[Work task] Given the records below, set each one down again exactly as it reads.

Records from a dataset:
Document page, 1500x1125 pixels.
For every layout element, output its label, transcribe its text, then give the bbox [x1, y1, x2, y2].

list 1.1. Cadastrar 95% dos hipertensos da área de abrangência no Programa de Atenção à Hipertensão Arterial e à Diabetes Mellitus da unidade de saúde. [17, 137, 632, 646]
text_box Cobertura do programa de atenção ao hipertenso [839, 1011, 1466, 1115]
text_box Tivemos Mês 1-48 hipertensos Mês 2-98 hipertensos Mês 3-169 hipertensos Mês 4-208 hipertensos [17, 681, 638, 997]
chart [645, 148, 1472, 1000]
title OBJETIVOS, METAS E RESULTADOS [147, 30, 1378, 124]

[Task output]
Document page, 1500x1125 pixels.
For every layout element, output its label, transcribe its text, then give the bbox [x1, y1, x2, y2].

list 1.1. Cadastrar 95% dos hipertensos da área de abrangência no Programa de Atenção à Hipertensão Arterial e à Diabetes Mellitus da unidade de saúde. [17, 137, 632, 646]
text_box Cobertura do programa de atenção ao hipertenso [839, 1011, 1466, 1115]
text_box Tivemos Mês 1-48 hipertensos Mês 2-98 hipertensos Mês 3-169 hipertensos Mês 4-208 hipertensos [17, 681, 638, 997]
chart [645, 148, 1472, 1000]
title OBJETIVOS, METAS E RESULTADOS [147, 30, 1378, 124]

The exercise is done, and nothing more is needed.